How about adding a heraldic logo or beast?
You will need
- The cut bits of your surcote
- Contrast fabric
- Thread to match your contrast fabric
- Machine set to zig zag
- Quilters fusible web - Wonder-under, heat-n-bond, fuse-a-web or similar
- Optional: Gold seed beads (I use Guterman)
- Beading or sharp needle
1. Trace or draw your design onto the heat-n-bond. Some brands will tell you which side to use, others not. If it's not clear, very gently separate the layers at one corner. The paper will adhere more to one side of the web than the other - use the MORE adherent side to draw on. If your design is asymmetrical, remember it will be facing the opposite way when you transfer it, so you might want to reverse it first.
2. Once you've copied it, roughly cut out a square around each design.
3. Carefully peel the less sticky paper from the web. Your design side should still be attached to the web.
4. Press the sticky side of your fusible web to the WRONG side of the taffeta fabric. This should stick pretty well.
5. Carefully using nail scissors cut around your design. You should now have your design with a paper patch stuck to one side.
6. Peel off the remaining paper, giving you a sticky fabric logo.
7. Position as desired!
8. Using a dishtowel or pressing cloth to sit between the garment and your iron, press several times briefly with a hot steam iron. This should stick the design to the fabric.
9.Using a narrow zig zag on your sewing machine, topstich the edges of the patch to the fabric. This is fiddly, so take your time.
10. Optional: Finally, using your patch-coloured thread, couch beads around the design, covering your machine stitching. Thread two needles and knot them - bring from wrong side to right side. String beads onto one and use the other to couch the beady string down, trying to get it to look like a seamless string of beads around the design..Do this all the way around. Bring both needles to the back and secure. Finished!
Some fusible webs don't have paper on both sides - this is ok. Just trace onto the one side of paper that you have, then, when it comes to sticking it to the fabric, lay it in position and give it a quick press with a hot steam iron - not too long but a second or so should be enough to stick it. The rest is the same.

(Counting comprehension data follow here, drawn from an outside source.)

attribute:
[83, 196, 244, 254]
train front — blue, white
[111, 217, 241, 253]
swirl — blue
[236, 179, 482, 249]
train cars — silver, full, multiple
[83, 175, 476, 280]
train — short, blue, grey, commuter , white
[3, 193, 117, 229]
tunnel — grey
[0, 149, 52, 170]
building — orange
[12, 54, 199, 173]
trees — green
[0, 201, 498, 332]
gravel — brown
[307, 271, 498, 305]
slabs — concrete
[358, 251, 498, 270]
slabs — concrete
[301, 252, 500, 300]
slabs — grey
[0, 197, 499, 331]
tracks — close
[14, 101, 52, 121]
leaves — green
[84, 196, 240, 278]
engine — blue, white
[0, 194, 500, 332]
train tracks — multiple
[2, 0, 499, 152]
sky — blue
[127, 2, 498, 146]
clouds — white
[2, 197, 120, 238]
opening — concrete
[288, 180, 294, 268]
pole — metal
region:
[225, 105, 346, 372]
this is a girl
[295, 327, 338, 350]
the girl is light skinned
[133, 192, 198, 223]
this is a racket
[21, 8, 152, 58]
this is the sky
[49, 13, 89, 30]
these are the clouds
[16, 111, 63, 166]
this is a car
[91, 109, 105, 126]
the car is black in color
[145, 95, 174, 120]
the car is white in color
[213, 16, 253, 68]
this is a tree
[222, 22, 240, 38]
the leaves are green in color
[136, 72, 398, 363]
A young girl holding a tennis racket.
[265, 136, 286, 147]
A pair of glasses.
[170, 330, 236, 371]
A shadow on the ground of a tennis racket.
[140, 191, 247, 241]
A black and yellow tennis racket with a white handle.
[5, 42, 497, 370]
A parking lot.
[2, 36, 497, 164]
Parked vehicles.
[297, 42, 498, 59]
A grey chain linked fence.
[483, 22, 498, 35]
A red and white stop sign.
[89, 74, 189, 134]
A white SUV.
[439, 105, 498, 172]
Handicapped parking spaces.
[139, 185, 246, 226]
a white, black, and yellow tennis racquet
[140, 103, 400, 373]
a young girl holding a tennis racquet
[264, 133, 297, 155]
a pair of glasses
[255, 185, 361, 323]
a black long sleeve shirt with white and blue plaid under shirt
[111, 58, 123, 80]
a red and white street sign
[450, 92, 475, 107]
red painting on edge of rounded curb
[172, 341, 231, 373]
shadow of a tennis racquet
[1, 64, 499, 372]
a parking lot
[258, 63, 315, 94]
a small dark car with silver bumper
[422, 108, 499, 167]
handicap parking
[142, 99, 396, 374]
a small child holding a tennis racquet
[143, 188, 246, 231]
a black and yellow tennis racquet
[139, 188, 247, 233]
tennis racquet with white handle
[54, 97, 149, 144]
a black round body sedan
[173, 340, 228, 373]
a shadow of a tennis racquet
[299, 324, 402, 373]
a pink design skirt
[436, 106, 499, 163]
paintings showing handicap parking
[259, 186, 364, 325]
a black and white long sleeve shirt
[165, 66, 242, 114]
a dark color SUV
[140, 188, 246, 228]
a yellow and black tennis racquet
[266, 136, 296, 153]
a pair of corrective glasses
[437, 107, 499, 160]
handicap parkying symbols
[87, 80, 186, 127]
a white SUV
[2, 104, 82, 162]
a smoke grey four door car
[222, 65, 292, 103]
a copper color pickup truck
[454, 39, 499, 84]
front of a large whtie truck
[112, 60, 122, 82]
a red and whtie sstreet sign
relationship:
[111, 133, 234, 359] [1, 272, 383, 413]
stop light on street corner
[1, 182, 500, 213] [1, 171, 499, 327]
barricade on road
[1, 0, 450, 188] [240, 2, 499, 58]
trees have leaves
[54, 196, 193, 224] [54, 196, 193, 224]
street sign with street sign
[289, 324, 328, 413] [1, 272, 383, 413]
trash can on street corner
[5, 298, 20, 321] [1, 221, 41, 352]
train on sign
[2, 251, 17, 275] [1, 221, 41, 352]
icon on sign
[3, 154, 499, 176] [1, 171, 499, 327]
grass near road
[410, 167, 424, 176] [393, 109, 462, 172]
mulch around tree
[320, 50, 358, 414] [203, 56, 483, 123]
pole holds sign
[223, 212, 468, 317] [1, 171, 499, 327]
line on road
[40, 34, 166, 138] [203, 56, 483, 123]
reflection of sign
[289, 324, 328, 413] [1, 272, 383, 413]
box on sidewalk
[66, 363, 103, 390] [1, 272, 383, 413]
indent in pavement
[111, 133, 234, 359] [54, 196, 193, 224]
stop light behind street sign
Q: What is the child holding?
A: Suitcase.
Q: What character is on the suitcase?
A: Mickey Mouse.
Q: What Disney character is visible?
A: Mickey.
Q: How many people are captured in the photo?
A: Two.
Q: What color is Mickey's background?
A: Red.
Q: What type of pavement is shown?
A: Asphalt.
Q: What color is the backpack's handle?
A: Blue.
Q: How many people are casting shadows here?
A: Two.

You can see a project featuring this technique here:
http://empire.crew.profounddecisions.co.uk/public-wiki/Civil_Service_Look_and_Feel
Too complex?
If you want something a bit simpler, try using felt for your appliqued patch - the edges won't fray, so you can just stitch round with a straight stitch, or by hand, and not bother with the beads to cover the stitching. Felt won't wear as well as woven fabric, but that's ok if you're careful.